Allegory of Painting (Primary Title)
Pittura (Painting) (Former Title)

Pompeo Battoni, Italian, 1708 - 1787 (Artist)

1772
Italian
Oil on canvas
Unframed: 30 x 23 3/4 in. Framed: 37 x 32 x 3 in.
L2020.6.1
In this allegory of painting, Batoni simultaneously emphasized the medium’s capacity to imitate life and the artist’s tendency to create idealized forms of beauty. The small theatrical mask that hangs from the gold chain around Pittura’s bust alludes to the comparable intentions of actors and painters to mimic nature, while her gold tiara, pearls, and jewels equate material riches with the popular notion of painting’s superiority to all other artistic mediums. Many of her features embody the culturally determined standards of beauty that Batoni inherited from the Roman art of the High Renaissance period.
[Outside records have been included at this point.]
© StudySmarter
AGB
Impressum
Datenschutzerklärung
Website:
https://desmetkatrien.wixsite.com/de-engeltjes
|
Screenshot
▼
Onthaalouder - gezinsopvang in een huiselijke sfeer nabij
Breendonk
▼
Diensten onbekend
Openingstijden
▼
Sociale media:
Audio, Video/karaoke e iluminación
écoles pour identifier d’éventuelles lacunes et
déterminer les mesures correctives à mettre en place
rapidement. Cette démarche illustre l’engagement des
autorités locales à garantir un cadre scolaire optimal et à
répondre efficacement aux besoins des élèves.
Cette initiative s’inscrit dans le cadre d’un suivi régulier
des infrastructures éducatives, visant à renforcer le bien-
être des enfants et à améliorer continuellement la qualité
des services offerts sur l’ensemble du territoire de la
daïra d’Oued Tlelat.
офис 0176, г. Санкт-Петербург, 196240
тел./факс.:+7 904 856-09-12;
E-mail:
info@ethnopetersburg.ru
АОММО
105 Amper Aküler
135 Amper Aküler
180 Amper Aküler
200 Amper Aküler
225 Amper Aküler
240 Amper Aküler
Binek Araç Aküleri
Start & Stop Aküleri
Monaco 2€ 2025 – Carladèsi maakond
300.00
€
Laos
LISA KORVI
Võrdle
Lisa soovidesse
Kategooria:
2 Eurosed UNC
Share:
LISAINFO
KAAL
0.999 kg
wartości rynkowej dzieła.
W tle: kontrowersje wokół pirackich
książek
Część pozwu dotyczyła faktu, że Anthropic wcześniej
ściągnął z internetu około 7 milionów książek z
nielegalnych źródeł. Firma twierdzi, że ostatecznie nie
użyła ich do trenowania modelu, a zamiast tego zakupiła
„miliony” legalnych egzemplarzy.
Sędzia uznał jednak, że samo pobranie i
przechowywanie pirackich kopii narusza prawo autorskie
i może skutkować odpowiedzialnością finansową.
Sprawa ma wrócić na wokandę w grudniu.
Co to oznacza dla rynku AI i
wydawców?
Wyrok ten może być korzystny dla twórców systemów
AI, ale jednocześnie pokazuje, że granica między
The half-length format of the composition was typical of his portraiture, and it is possible this painting is a portrait historié (an actual person portrayed as a mythological or historical figure) of a sitter whose identity is unknown today. Yet, considering that Batoni painted other allegories of the various arts, it is perhaps more likely that these works mark his return to history painting in the final part of his life, after a long and successful career as one of the most sought-after portraitists in 18th-century Europe.